MHB Solve $(x^2-7x+11)^{x^2-13x+42}=1$ Equation

[solakis1]

Solve the following equation:
$(x^2-7x+11)^{x^2-13x+42}=1$

 

[topsquark]

[sp]
[math](x^2 - 7x + 11)^(x^2 - 13x + 42) = 1[/math]
[math](x^2 - 13x + 42) ln(x^2 - 7x + 11) = 0[/math]

Thus
[math]x^2 - 13x + 42 = 0 \implies x = \{ 6, ~ 7 \}[/math]
[/sp]

-Dan

 

[solakis1]

No

 

[topsquark]

[sp]
Oh, of course.

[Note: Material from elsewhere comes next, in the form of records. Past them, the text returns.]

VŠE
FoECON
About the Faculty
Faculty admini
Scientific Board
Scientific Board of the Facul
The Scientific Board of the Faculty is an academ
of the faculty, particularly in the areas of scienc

Too tired.
[math]ln(x^2 - 7x + 11) = 0 \implies x^2 - 7x + 11 = 1 \implies x = \{ 2, ~ 5 \}[/math]
as well.
[/sp]

-Dan

 

[kaliprasad]

Solve the following equation:
$(x^2-7x+11)^{x^2-13x+42}=1$

Spoiler: my solution

There are 3 cases
1) exponent is 0
this gives $x^2-13x + 42= 0$ giving x = 6 or 7
2) base is 1
$x^2-7x+11=1$ or $x^2-7x + 10 = 0$ giving x = 2 or 5
3) base is -1 and exponent is even
giving
$x^2 - 7x + 11= -1$ or $x^2-7x + 12 = 0$ giving x = 3 or 4
for both cases exponenent = x(x-13) + 42 even

combinng all 3 above
We get $ x \in \{ 2,3,4,5,6,7\}$

 

[solakis1]

very good

 

[SatyaDas]

Spoiler: my solution

There are 3 cases
1) exponent is 0
this gives $x^2-13x + 42= 0$ giving x = 6 or 7
2) base is 1
$x^2-7x+11=1$ or $x^2-7x + 10 = 0$ giving x = 2 or 5
3) base is -1 and exponent is even
giving
$x^2 - 7x + 11= -1$ or $x^2-7x + 12 = 0$ giving x = 3 or 4
for both cases exponenent = x(x-13) + 42 even

combinng all 3 above
We get $ x \in \{ 2,3,4,5,6,7\}$

I wonder about existence of complex solutions. Can't it happen that x is a complex number such that $(x^2-7x + 11)^n = 1$ and $x^2-13x + 42= n$ where $n\in Z^+$? It appears there are other alternatives as well if we allow complex solutions.

 

[SatyaDas]

Solve the following equation:
$(x^2-7x+11)^{x^2-13x+42}=1$

Real solutions have already been given so I am focusing on complex solutions.
To find solutions in complex plane we can rewrite the equation as $(x^2-7x+11)^{x^2-13x+42}=\exp \left({2k\pi i}\right)$ where $k \in Z$.
Now, we can rearrange the terms to write
$$
x=\frac{\exp \left(\frac{2k \pi i}{x^2-13 x+42}\right)-11}{x-7}.
$$
This form gives us the opportunity to find the solution iteratively. We can start with any integer value of k and starting guess for x, e.g. $x=0$ and iteratively compute next approximation of x. For example here are some complex solutions found numerically:

k	x
0	2
1	2.00793 - 0.105303 I
2	2.03253 - 0.214414 I
3	2.07647 - 0.333058 I

There is probably many solutions to the equation.